EXERCISE INPUT Start Marker

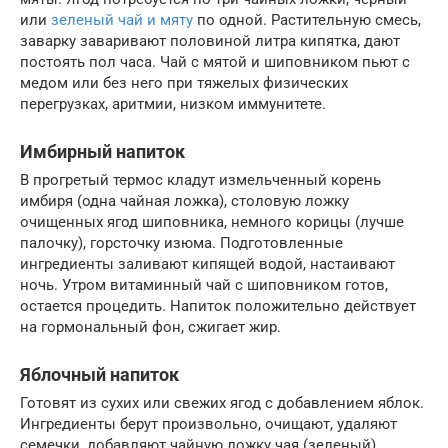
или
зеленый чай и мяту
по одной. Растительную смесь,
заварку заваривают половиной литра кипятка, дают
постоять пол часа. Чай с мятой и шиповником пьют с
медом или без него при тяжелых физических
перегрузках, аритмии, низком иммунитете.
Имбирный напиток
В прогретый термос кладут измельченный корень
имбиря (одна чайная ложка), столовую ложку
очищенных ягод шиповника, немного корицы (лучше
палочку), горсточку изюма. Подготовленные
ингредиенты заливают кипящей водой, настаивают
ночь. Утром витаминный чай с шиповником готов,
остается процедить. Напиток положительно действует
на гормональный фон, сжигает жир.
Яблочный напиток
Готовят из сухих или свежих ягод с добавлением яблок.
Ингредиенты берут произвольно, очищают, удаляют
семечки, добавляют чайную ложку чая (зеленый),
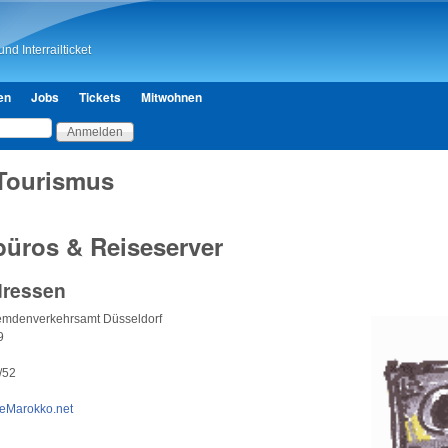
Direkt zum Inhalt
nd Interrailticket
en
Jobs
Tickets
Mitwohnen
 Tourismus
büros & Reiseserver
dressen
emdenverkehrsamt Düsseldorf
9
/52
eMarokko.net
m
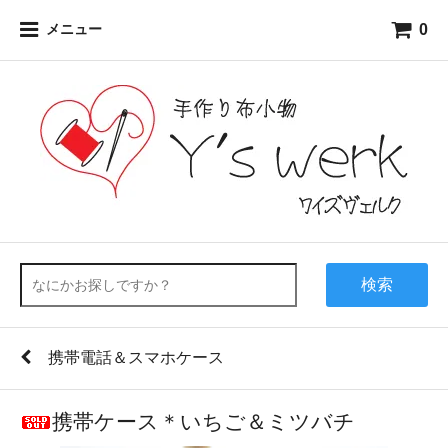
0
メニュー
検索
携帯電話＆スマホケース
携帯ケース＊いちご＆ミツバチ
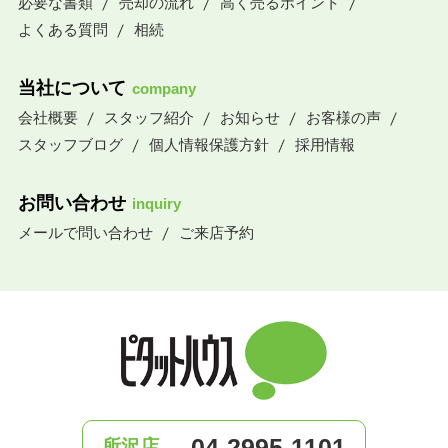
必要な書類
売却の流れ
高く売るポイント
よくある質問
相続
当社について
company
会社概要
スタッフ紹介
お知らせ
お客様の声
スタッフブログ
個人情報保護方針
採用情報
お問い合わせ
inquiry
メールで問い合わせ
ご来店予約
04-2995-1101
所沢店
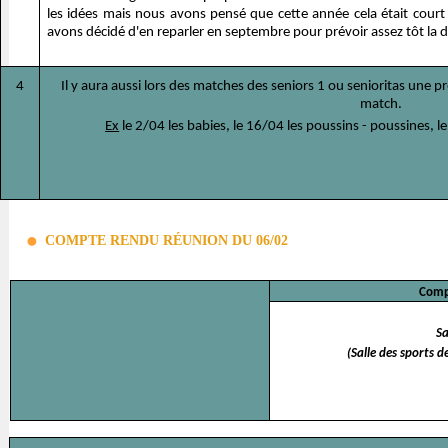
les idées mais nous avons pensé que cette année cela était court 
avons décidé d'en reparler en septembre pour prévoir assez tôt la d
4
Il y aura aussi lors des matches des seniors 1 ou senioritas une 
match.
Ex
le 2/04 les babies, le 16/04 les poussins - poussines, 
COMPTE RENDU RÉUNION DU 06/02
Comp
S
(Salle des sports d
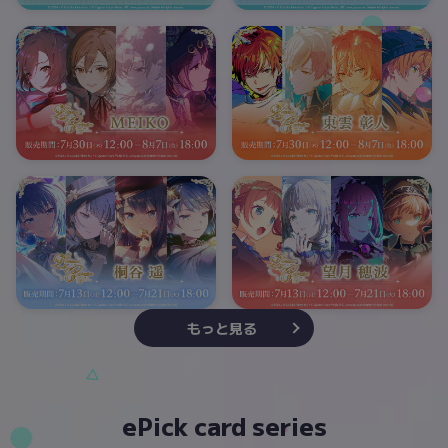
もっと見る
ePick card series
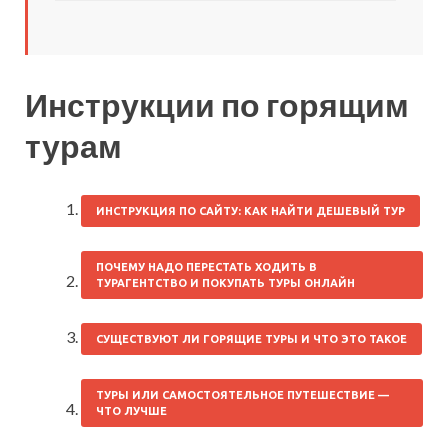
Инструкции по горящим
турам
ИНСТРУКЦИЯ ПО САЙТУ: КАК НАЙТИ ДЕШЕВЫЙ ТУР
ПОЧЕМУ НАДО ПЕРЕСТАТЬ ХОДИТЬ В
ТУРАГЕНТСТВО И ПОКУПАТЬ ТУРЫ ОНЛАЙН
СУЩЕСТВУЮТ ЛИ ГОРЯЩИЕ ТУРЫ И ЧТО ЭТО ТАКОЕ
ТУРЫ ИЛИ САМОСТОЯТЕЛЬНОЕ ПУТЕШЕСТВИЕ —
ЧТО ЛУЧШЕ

EXERCISE INPUT End Marker

## TASK BRIEF
Write out the text of all the items above again, substituting "лимоном" for every occurrence of "шиповником" and changing nothing else. Give only the text lines and leave the pictures out.

## SOLUTION FOR THIS PROBLEM
или
зеленый чай и мяту
по одной. Растительную смесь,
заварку заваривают половиной литра кипятка, дают
постоять пол часа. Чай с мятой и лимоном пьют с
медом или без него при тяжелых физических
перегрузках, аритмии, низком иммунитете.
Имбирный напиток
В прогретый термос кладут измельченный корень
имбиря (одна чайная ложка), столовую ложку
очищенных ягод шиповника, немного корицы (лучше
палочку), горсточку изюма. Подготовленные
ингредиенты заливают кипящей водой, настаивают
ночь. Утром витаминный чай с лимоном готов,
остается процедить. Напиток положительно действует
на гормональный фон, сжигает жир.
Яблочный напиток
Готовят из сухих или свежих ягод с добавлением яблок.
Ингредиенты берут произвольно, очищают, удаляют
семечки, добавляют чайную ложку чая (зеленый),
Direkt zum Inhalt
nd Interrailticket
en
Jobs
Tickets
Mitwohnen
 Tourismus
büros & Reiseserver
dressen
emdenverkehrsamt Düsseldorf
9
/52
eMarokko.net
m
0
メニュー
検索
携帯電話＆スマホケース
携帯ケース＊いちご＆ミツバチ
必要な書類
売却の流れ
高く売るポイント
よくある質問
相続
当社について
company
会社概要
スタッフ紹介
お知らせ
お客様の声
スタッフブログ
個人情報保護方針
採用情報
お問い合わせ
inquiry
メールで問い合わせ
ご来店予約
04-2995-1101
所沢店
les idées mais nous avons pensé que cette année cela était court 
avons décidé d'en reparler en septembre pour prévoir assez tôt la d
4
Il y aura aussi lors des matches des seniors 1 ou senioritas une 
match.
Ex
le 2/04 les babies, le 16/04 les poussins - poussines, 
COMPTE RENDU RÉUNION DU 06/02
Comp
S
(Salle des sports d
もっと見る
ePick card series
Инструкции по горящим
турам
ИНСТРУКЦИЯ ПО САЙТУ: КАК НАЙТИ ДЕШЕВЫЙ ТУР
ПОЧЕМУ НАДО ПЕРЕСТАТЬ ХОДИТЬ В
ТУРАГЕНТСТВО И ПОКУПАТЬ ТУРЫ ОНЛАЙН
СУЩЕСТВУЮТ ЛИ ГОРЯЩИЕ ТУРЫ И ЧТО ЭТО ТАКОЕ
ТУРЫ ИЛИ САМОСТОЯТЕЛЬНОЕ ПУТЕШЕСТВИЕ —
ЧТО ЛУЧШЕ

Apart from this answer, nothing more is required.